Plain-text document sources:

· · · ·

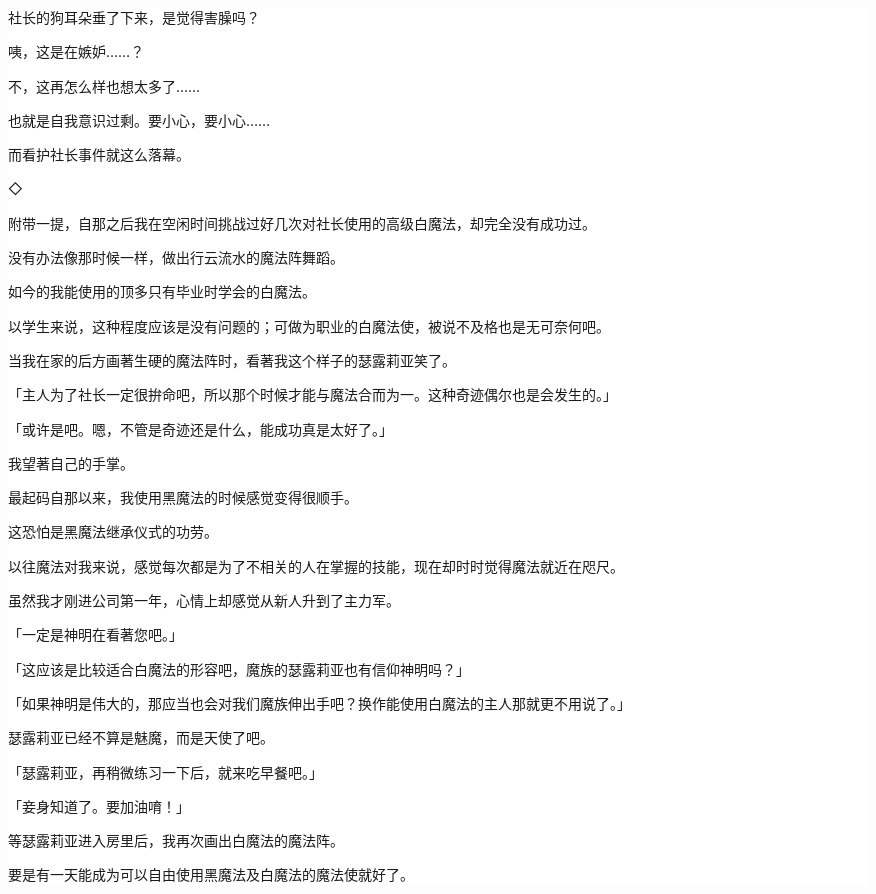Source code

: 社长的狗耳朵垂了下来，是觉得害臊吗？

咦，这是在嫉妒……？

不，这再怎么样也想太多了……

也就是自我意识过剩。要小心，要小心……

而看护社长事件就这么落幕。

◇

附带一提，自那之后我在空闲时间挑战过好几次对社长使用的高级白魔法，却完全没有成功过。

没有办法像那时候一样，做出行云流水的魔法阵舞蹈。

如今的我能使用的顶多只有毕业时学会的白魔法。

以学生来说，这种程度应该是没有问题的；可做为职业的白魔法使，被说不及格也是无可奈何吧。

当我在家的后方画著生硬的魔法阵时，看著我这个样子的瑟露莉亚笑了。

「主人为了社长一定很拚命吧，所以那个时候才能与魔法合而为一。这种奇迹偶尔也是会发生的。」

「或许是吧。嗯，不管是奇迹还是什么，能成功真是太好了。」

我望著自己的手掌。

最起码自那以来，我使用黑魔法的时候感觉变得很顺手。

这恐怕是黑魔法继承仪式的功劳。

以往魔法对我来说，感觉每次都是为了不相关的人在掌握的技能，现在却时时觉得魔法就近在咫尺。

虽然我才刚进公司第一年，心情上却感觉从新人升到了主力军。

「一定是神明在看著您吧。」

「这应该是比较适合白魔法的形容吧，魔族的瑟露莉亚也有信仰神明吗？」

「如果神明是伟大的，那应当也会对我们魔族伸出手吧？换作能使用白魔法的主人那就更不用说了。」

瑟露莉亚已经不算是魅魔，而是天使了吧。

「瑟露莉亚，再稍微练习一下后，就来吃早餐吧。」

「妾身知道了。要加油唷！」

等瑟露莉亚进入房里后，我再次画出白魔法的魔法阵。

要是有一天能成为可以自由使用黑魔法及白魔法的魔法使就好了。


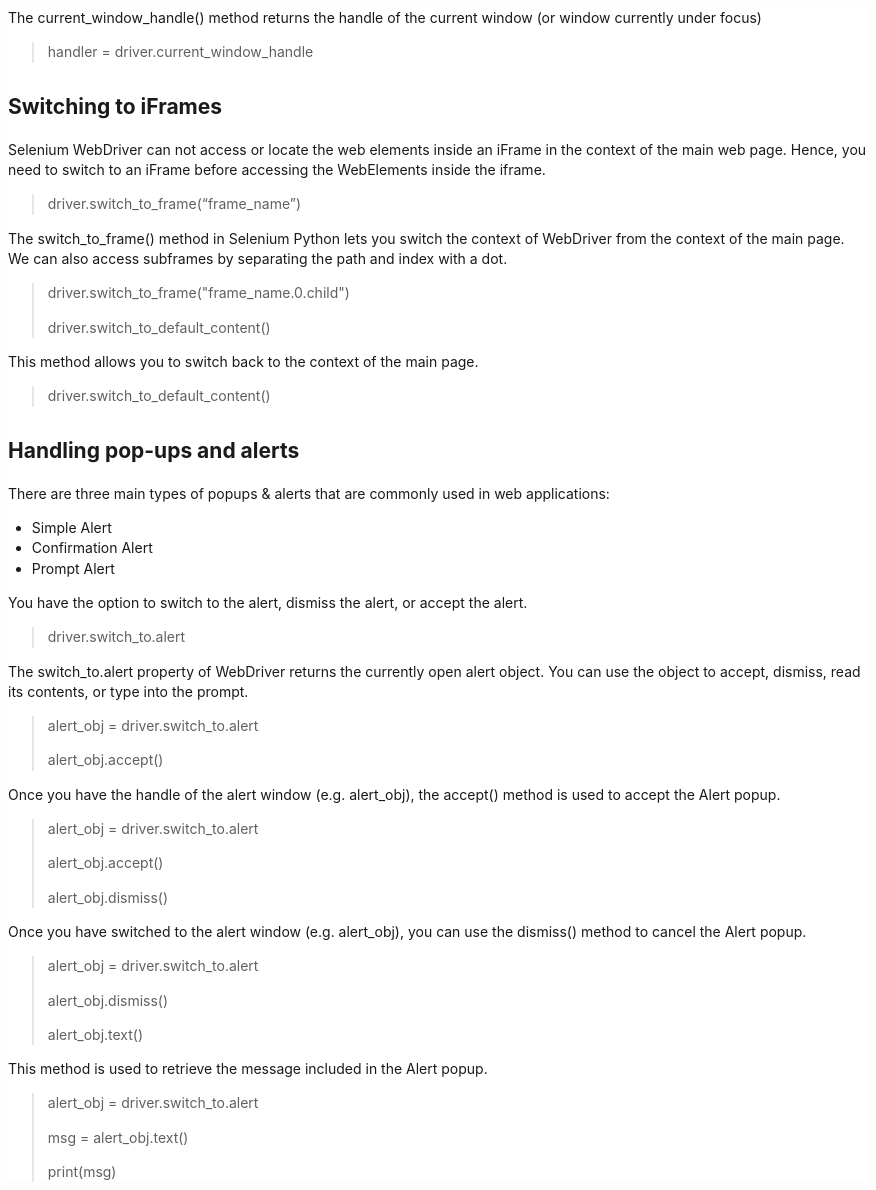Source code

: The current_window_handle() method returns the handle of the current window (or window currently under focus) 
>handler = driver.current_window_handle 

Switching to iFrames
--------------------

Selenium WebDriver can not access or locate the web elements inside an iFrame in the context of the main web page. Hence, you need to switch to an iFrame before accessing the WebElements inside the iframe.
>driver.switch_to_frame(“frame_name”)

The switch_to_frame() method in Selenium Python lets you switch the context of WebDriver from the context of the main page. We can also access subframes by separating the path and index with a dot. 
>driver.switch_to_frame("frame_name.0.child")
>
>driver.switch_to_default_content()

This method allows you to switch back to the context of the main page. 
>driver.switch_to_default_content()

Handling pop-ups and alerts
--------------------

There are three main types of popups & alerts that are commonly used in web applications:
- Simple Alert
- Confirmation Alert
- Prompt Alert

You have the option to switch to the alert, dismiss the alert, or accept the alert. 
>driver.switch_to.alert

The switch_to.alert property of WebDriver returns the currently open alert object. You can use the object to accept, dismiss, read its contents, or type into the prompt. 
>alert_obj = driver.switch_to.alert
>
>alert_obj.accept()

Once you have the handle of the alert window (e.g. alert_obj), the accept() method is used to accept the Alert popup. 

>alert_obj = driver.switch_to.alert 
>
>alert_obj.accept()
>
>alert_obj.dismiss()

Once you have switched to the alert window (e.g. alert_obj), you can use the dismiss() method to cancel the Alert popup. 

>alert_obj = driver.switch_to.alert 
> 
>alert_obj.dismiss()
> 
>alert_obj.text()

This method is used to retrieve the message included in the Alert popup. 
>alert_obj = driver.switch_to.alert
> 
>msg = alert_obj.text()
> 
>print(msg)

· · · ·

### WHAT THE TASK REQUIRES
Report each line of the data that includes the string "page".

### RESULT OF THE TASK
Selenium WebDriver can not access or locate the web elements inside an iFrame in the context of the main web page. Hence, you need to switch to an iFrame before accessing the WebElements inside the iframe.
The switch_to_frame() method in Selenium Python lets you switch the context of WebDriver from the context of the main page. We can also access subframes by separating the path and index with a dot. 
This method allows you to switch back to the context of the main page. 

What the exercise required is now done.